> [Text provided]
For most Americans, Neil Armstrong is an enigma.
In the 33
years since he became the first human to walk on the moon, Armstrong has done
nothing to capitalize on his fame and everything in his power to diminish
it. He has declined all but a handful of interview requests. And, in those
rare instances when he has agreed to be questioned, his answers have been
noteworthy for their blandness and lack of emotional oomph.
But there was a moment a year ago during a seven-hour interview with two historians
at the Johnson Space Center in Houston -- a transcript of which has recently
been made available on the Internet -- when Armstrong dropped his matter-of-fact
tone and grew downright poetic.
d used the word "fragile"
in describing the Earth as seen from space.
Armstrong responded:
"And I think everybody shares that observation. And I don't know why you have that impression, but it's so small, it's very colorful -- you know, you see an ocean and gaseous layer, a little bit, just a tiny bit, of atmosphere around it. And, compared with all the other celestial objects -- which, in many cases, are much more massive, more terrifying -- it looks like it couldn't put up a very good defense against a celestial onslaught."

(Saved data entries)
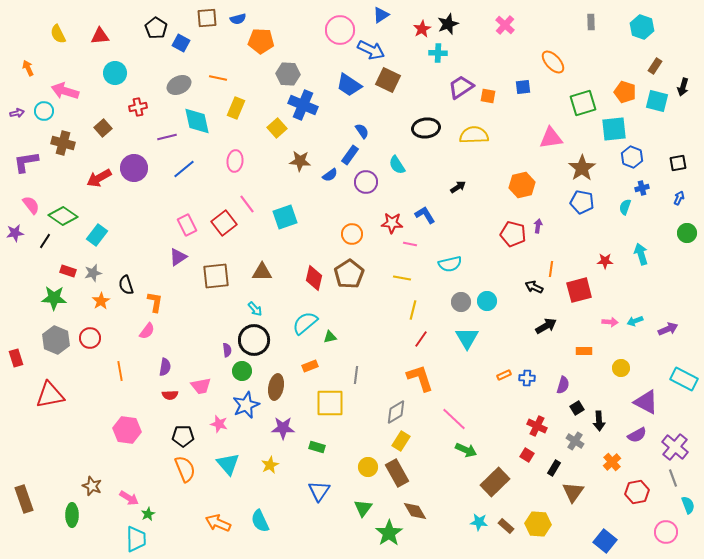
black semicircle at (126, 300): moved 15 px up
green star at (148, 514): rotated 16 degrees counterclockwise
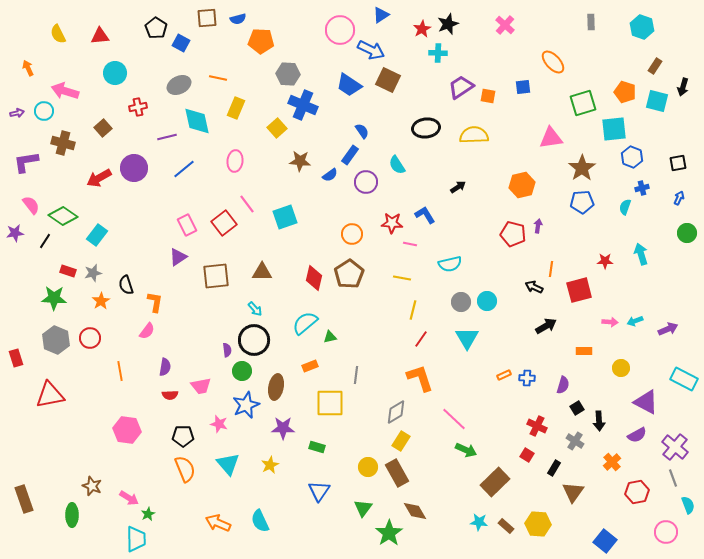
blue pentagon at (582, 202): rotated 15 degrees counterclockwise
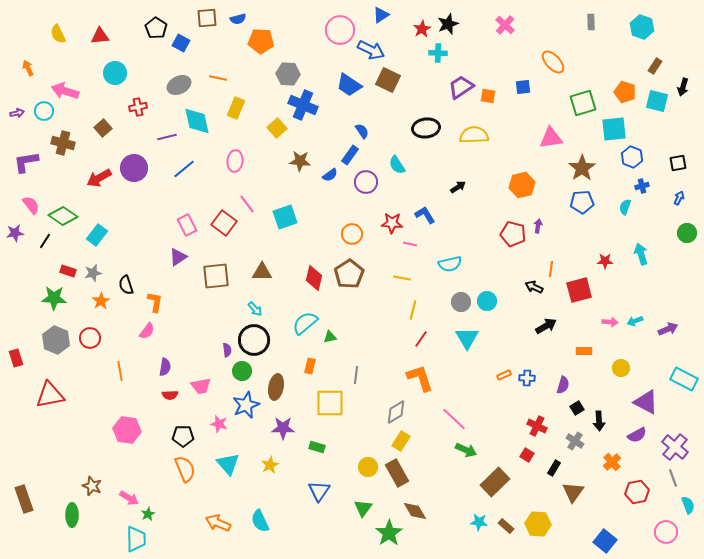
blue cross at (642, 188): moved 2 px up
red square at (224, 223): rotated 15 degrees counterclockwise
orange rectangle at (310, 366): rotated 56 degrees counterclockwise
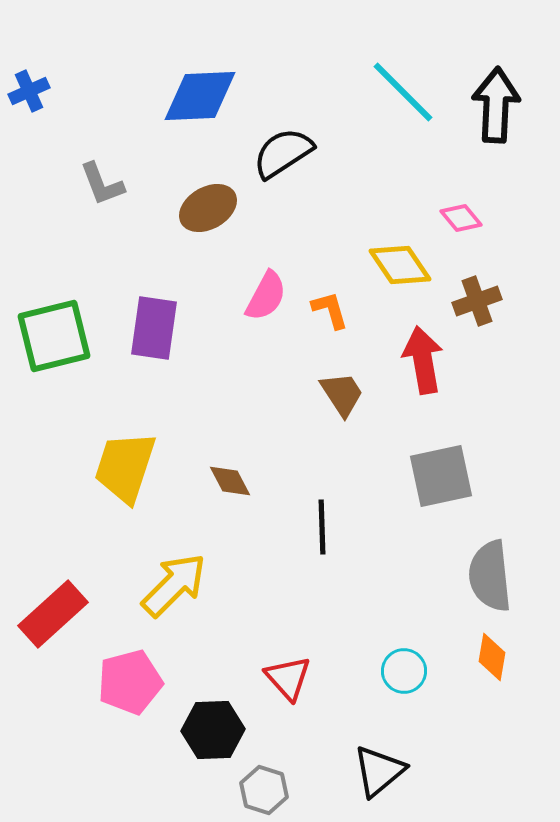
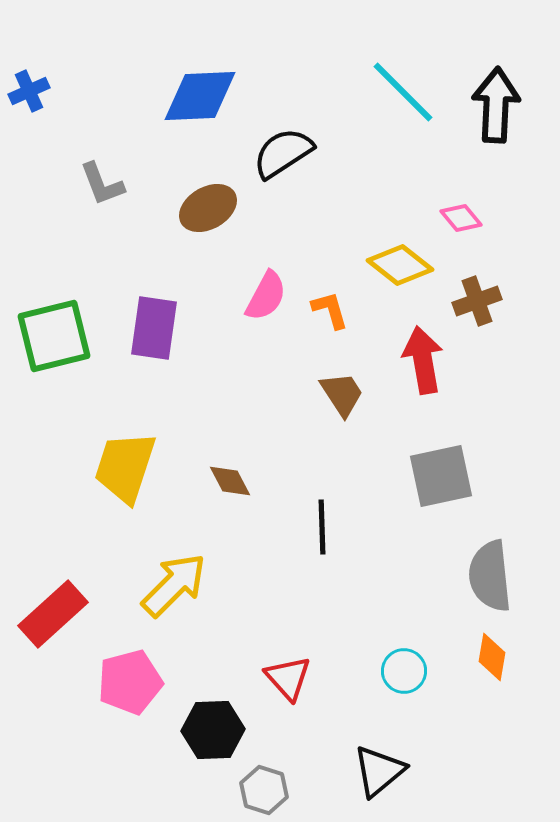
yellow diamond: rotated 18 degrees counterclockwise
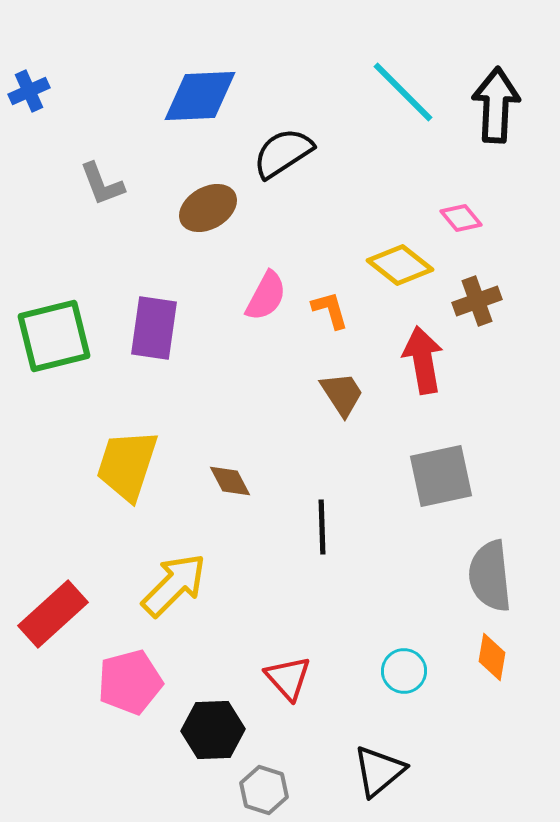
yellow trapezoid: moved 2 px right, 2 px up
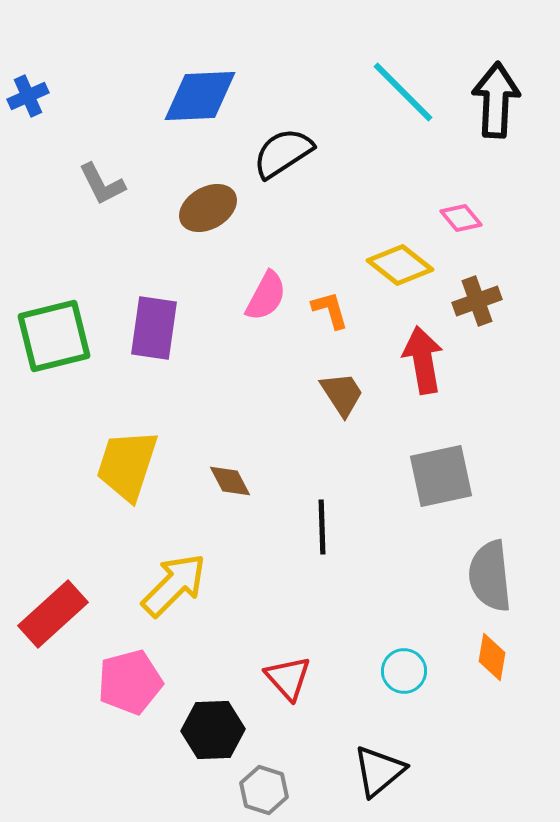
blue cross: moved 1 px left, 5 px down
black arrow: moved 5 px up
gray L-shape: rotated 6 degrees counterclockwise
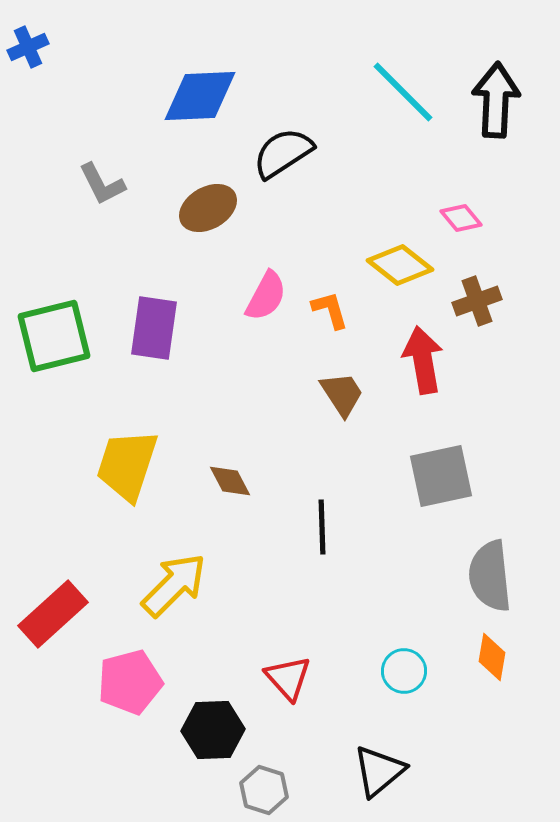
blue cross: moved 49 px up
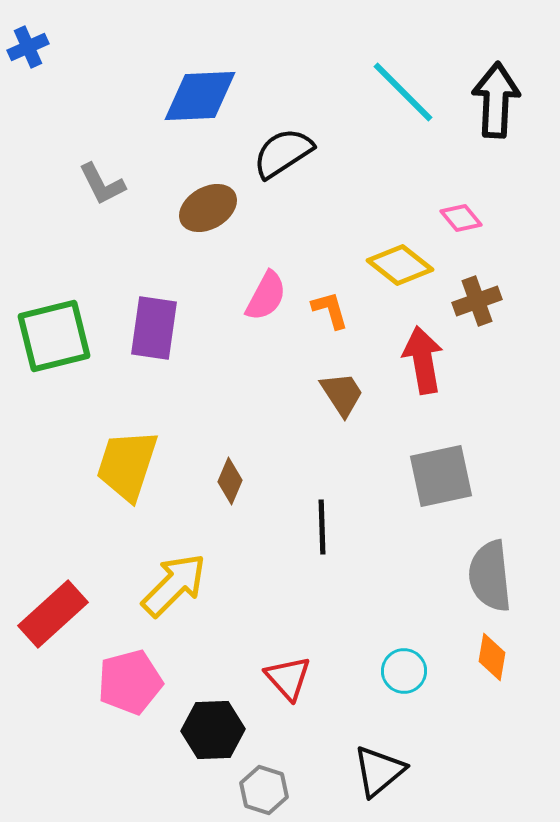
brown diamond: rotated 51 degrees clockwise
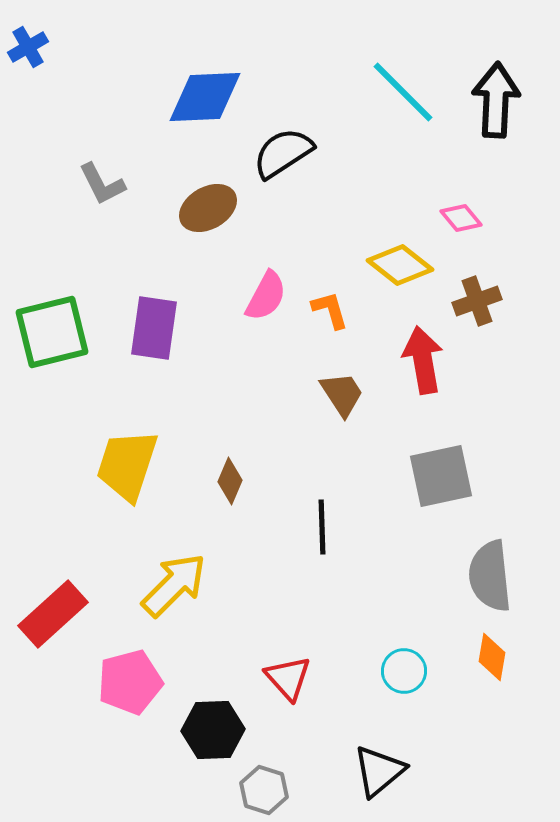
blue cross: rotated 6 degrees counterclockwise
blue diamond: moved 5 px right, 1 px down
green square: moved 2 px left, 4 px up
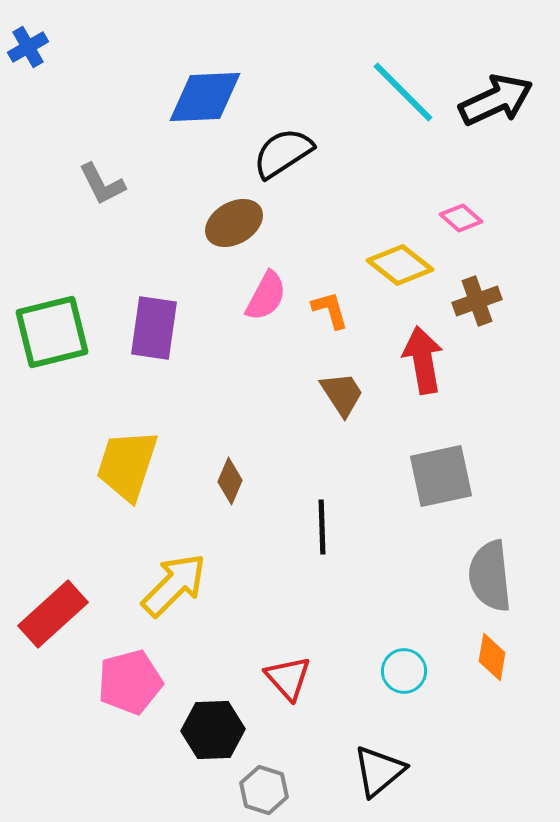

> [Required task]
Summarize the passage about Neil Armstrong in two sentences.

> [Completed exercise]
In the 33 years since becoming the first human to walk on the moon, Neil Armstrong has avoided capitalizing on his fame, declining nearly all interview requests and giving notably bland answers when he did agree to be questioned. A year ago, however, during a seven-hour interview with two historians at the Johnson Space Center in Houston, he grew poetic in describing the Earth seen from space as small and colorful, with only a tiny bit of atmosphere, looking as though it could not put up a very good defense against a celestial onslaught.